PEFC est donc un immense scandale dont la préservation de la diversité biologique fait les frais tous les jours…
Pour le consommateur moyen, la gestion durable est à opposer à la déforestation. Si on coupe un arbre, il suffit de le replanter. Et bien non, ce n’est pas aussi simple… La nature aime la diversité, il suffit de regarder autour de nous pour s’en convaincre. Quand on rase une parcelle d’arbres mélangés et que l’on replante une essence unique (le douglas à 90%), on détruit un espace de diversité biologique pour le remplacer par un cimetière boisé. A terme, ce système productiviste est condamné à disparaître. Quand on rase cette parcelle et que l’on ravage le sol avec des engins de 35 tonnes, le sol peut être impropre à la vie sur une grande profondeur et pour une longue période3. Quand on fait une coupe rase sur de bien trop jeunes arbres de 35 ans, on vide le sol de sa substance et les intrants (engrais) seront indispensables pour obtenir d’autres arbres dans le futur. Tous ces comportements ne prennent en compte que la dimension production de la forêt mais entrent pourtant dans le cadre de l’éco-certification durable PEFC… Sur le Plateau de Millevaches, le mode de gestion forestière repose quasi-exclusivement sur ces coupes rases. Elles sont en grande partie certifiées PEFC (il n’y a rien à faire pour cela). Et pourtant, actuellement, pour 2 arbres coupés, un seul est replanté ! Existe-t-il des alternatives à ce saccage ? Oui, elles sont même présentées dans le magazine n°60 d’octobre 2011 du CRPF : La Forêt Limousine4 où Claude Nigen, technicien, et David Puyraimond, gestionnaire forestier indépendant, présentent la gestion en futaie irrégulière qui amène des revenus réguliers et plus importants5 que les coupes rases.

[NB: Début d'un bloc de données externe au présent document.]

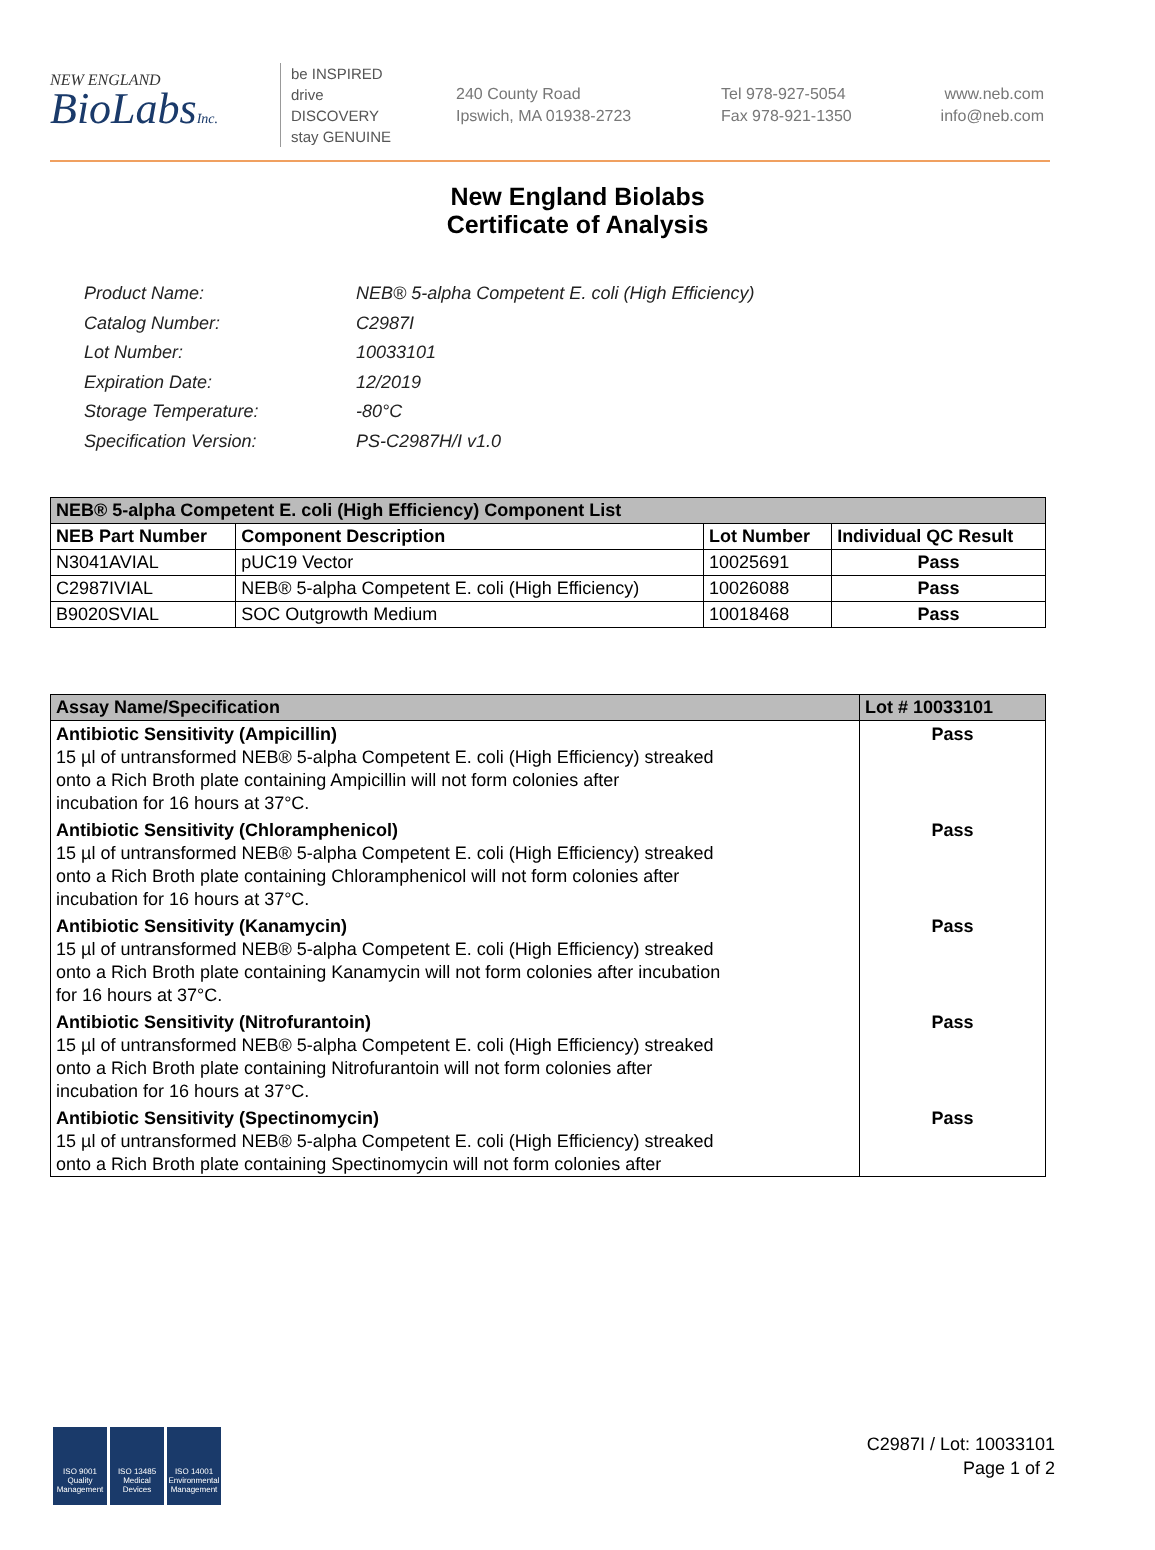NEW ENGLAND
BioLabsInc.
be INSPIRED
drive DISCOVERY
stay GENUINE
240 County Road
Ipswich, MA 01938-2723
Tel 978-927-5054
Fax 978-921-1350
www.neb.com
info@neb.com
New England Biolabs
Certificate of Analysis
| Product Name: | NEB® 5-alpha Competent E. coli (High Efficiency) |
| Catalog Number: | C2987I |
| Lot Number: | 10033101 |
| Expiration Date: | 12/2019 |
| Storage Temperature: | -80°C |
| Specification Version: | PS-C2987H/I v1.0 |
| NEB® 5-alpha Competent E. coli (High Efficiency) Component List | | | |
| NEB Part Number | Component Description | Lot Number | Individual QC Result |
| N3041AVIAL | pUC19 Vector | 10025691 | Pass |
| C2987IVIAL | NEB® 5-alpha Competent E. coli (High Efficiency) | 10026088 | Pass |
| B9020SVIAL | SOC Outgrowth Medium | 10018468 | Pass |
| Assay Name/Specification | Lot # 10033101 |
| Antibiotic Sensitivity (Ampicillin) 15 µl of untransformed NEB® 5-alpha Competent E. coli (High Efficiency) streaked onto a Rich Broth plate containing Ampicillin will not form colonies after incubation for 16 hours at 37°C. | Pass |
| Antibiotic Sensitivity (Chloramphenicol) 15 µl of untransformed NEB® 5-alpha Competent E. coli (High Efficiency) streaked onto a Rich Broth plate containing Chloramphenicol will not form colonies after incubation for 16 hours at 37°C. | Pass |
| Antibiotic Sensitivity (Kanamycin) 15 µl of untransformed NEB® 5-alpha Competent E. coli (High Efficiency) streaked onto a Rich Broth plate containing Kanamycin will not form colonies after incubation for 16 hours at 37°C. | Pass |
| Antibiotic Sensitivity (Nitrofurantoin) 15 µl of untransformed NEB® 5-alpha Competent E. coli (High Efficiency) streaked onto a Rich Broth plate containing Nitrofurantoin will not form colonies after incubation for 16 hours at 37°C. | Pass |
| Antibiotic Sensitivity (Spectinomycin) 15 µl of untransformed NEB® 5-alpha Competent E. coli (High Efficiency) streaked onto a Rich Broth plate containing Spectinomycin will not form colonies after | Pass |
ISO 9001
Quality Management
ISO 13485
Medical Devices
ISO 14001
Environmental Management
C2987I / Lot: 10033101
Page 1 of 2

Une conversion des plantations actuelles vers ce mode de gestion est possible et le conseil régional du Limousin gagnerait à le favoriser au lieu de financer avec l’argent public un chargé de mission PEFC6…
Que PEFC est conçu depuis l’origine pour manipuler l’opinion publique sans modifier certaines pratiques sauvages de l’industrie du bois. Que sa forme actuelle est un acte d’abus de confiance envers des millions de consommateurs.
Néanmoins, voyons aussi les choses sous un autre angle: PEFC est maintenant bien en place et contrôle la filière bois jusqu’au consommateur. C’est un fait. Il suffirait donc de contrôler PEFC pour lui assigner le rôle qu’il devrait avoir, celui d’une éco-certification. En lien avec les personnes sincères qui collaborent avec PEFC et qui croient à leur mission, il serait possible d’exploiter son mode de scrutin où 2 entités peuvent bloquer complètement le fonctionnement du machin. Si des actions musclées de consommateurs bloquaient des points de vente (Leroy-Merlin, Castorama, …), voire le service achat de certaines collectivités publiques, alors PEFC pourrait changer radicalement et en profondeur.